Residents want pump station moved away from Dyes Inlet

SILVERDALE — Pump stations are rarely front page news — that is, until one isn’t working properly — and upgrades and changes proposed by local or county governments rarely draw much attention from residents.

However, when one is in as visible a location as pump station 3 in Silverdale, on the waterfront in Old Town, the county took the additional step of soliciting public comment both online and in a forum on July 26.

This Kitsap County Department of Public Works project is still in its preliminary stages — the expected construction start date at the moment is May 2020 — and is part of a larger undertaking to also upgrade pump stations 4 and 19 and rebuild pump station 31. Conveyance systems will also upgrade outdated piping and increase capacity.

But prominent pump station 3 was the focus of the July 26 hearing. It was constructed in 1981 on a site that was previously a sewage treatment plant. There were some improvements to it in 2005, but it needs to be expanded to accomodate future sewage growth.

“At this point, the station is limited in its capacity,” Barbara Zaroff, the project’s manager, said. “It’s pretty much at capacity now.”

Aside from improving capacity, the project would include improving the reliability and performance of the pump station by replacing and upgrading the electrical system, motors, drives and instrumentation.

One of the major talking points of the forum was the possibility of relocating the pump station away from the waterfront to a location farther north, or across Washington Street to the east to give residents a clear walking path along Dyes Inlet. This would involve dealing with either the county or the Port of Silverdale, which own the surrounding land.
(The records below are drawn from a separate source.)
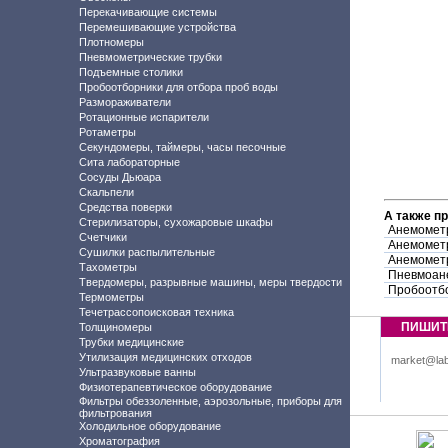
Перекачивающие системы
Перемешивающие устройства
Плотномеры
Пневмометрические трубки
Подъемные столики
Пробоотборники для отбора проб воды
Размораживатели
Ротационные испарители
Ротаметры
Секундомеры, таймеры, часы песочные
Сита лабораторные
Сосуды Дьюара
Скальпели
Средства поверки
А также п
Стерилизаторы, сухожаровые шкафы
Анемометр
Счетчики
Анемометр
Сушилки распылительные
Анемометр
Тахометры
Пневмоан
Твердомеры, разрывные машины, меры твердости
Пробоотбо
Термометры
Течетрассопоисковая техника
ПИШИТ
Толщиномеры
Трубки медицинские
Утилизация медицинских отходов
market@lab
Ультразвуковые ванны
Физиотерапевтическое оборудование
Фильтры обеззоленные, аэрозольные, приборы для
фильтрования
Холодильное оборудование
Хроматография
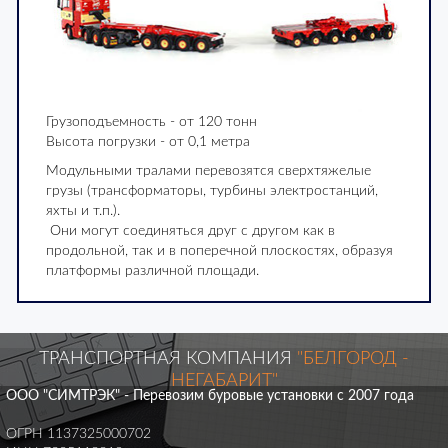
Грузоподъемность - от 120 тонн
Высота погрузки - от 0,1 метра
Модульными тралами перевозятся сверхтяжелые
грузы (трансформаторы, турбины электростанций,
яхты и т.п.).
Они могут соединяться друг с другом как в
продольной, так и в поперечной плоскостях, образуя
платформы различной площади.
ТРАНСПОРТНАЯ КОМПАНИЯ
"БЕЛГОРОД -
НЕГАБАРИТ"
ООО "СИМТРЭК" - Перевозим буровые установки с 2007 года
ОГРН 1137325000702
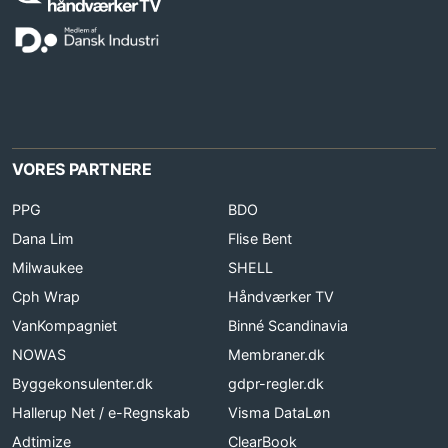
VORES PARTNERE
PPG
BDO
Dana Lim
Flise Bent
Milwaukee
SHELL
Cph Wrap
Håndværker TV
VanKompagniet
Binné Scandinavia
NOWAS
Membraner.dk
Byggekonsulenter.dk
gdpr-regler.dk
Hallerup Net / e-Regnskab
Visma DataLøn
Adtimize
ClearBook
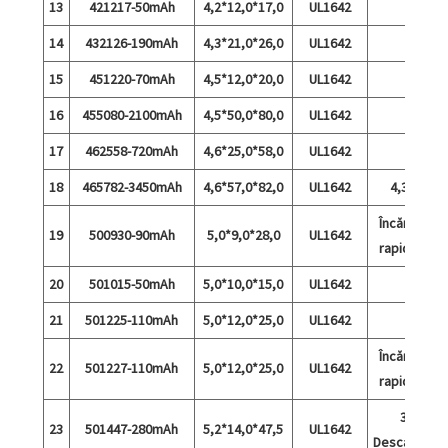
13
421217-50mAh
4,2*12,0*17,0
UL1642
14
432126-190mAh
4,3*21,0*26,0
UL1642
15
451220-70mAh
4,5*12,0*20,0
UL1642
16
455080-2100mAh
4,5*50,0*80,0
UL1642
17
462558-720mAh
4,6*25,0*58,0
UL1642
18
465782-3450mAh
4,6*57,0*82,0
UL1642
4,35 V
Încărcare
19
500930-90mAh
5,0*9,0*28,0
UL1642
rapidă 5C
20
501015-50mAh
5,0*10,0*15,0
UL1642
21
501225-110mAh
5,0*12,0*25,0
UL1642
Încărcare
22
501227-110mAh
5,0*12,0*25,0
UL1642
rapidă 5C
3A
23
501447-280mAh
5,2*14,0*47,5
UL1642
Descărcare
Moving the pump station also came under consideration during conceptual design of another project at Bay Shore Drive and Washington Street, which involves upgrading the pipes there.

Although the current proposal does not move the pump station, Zaroff said project workers would still consider the idea. It would likely, however, be more costly than simply upgrading the pump station in place.

“This is an interdependent network, and it was fixed in place a long time ago by this network of sewage pump station that we have now,” Zaroff said.

Engineers have also been working to design a building that blends in to the surrounding area, such as those found in Snohomish and Gig Harbor. It could perhaps function as a sort of community billboard where residents and organizations can post flyers and notices.

“We really want our facility to blend in to what’s going on,” Zaroff said.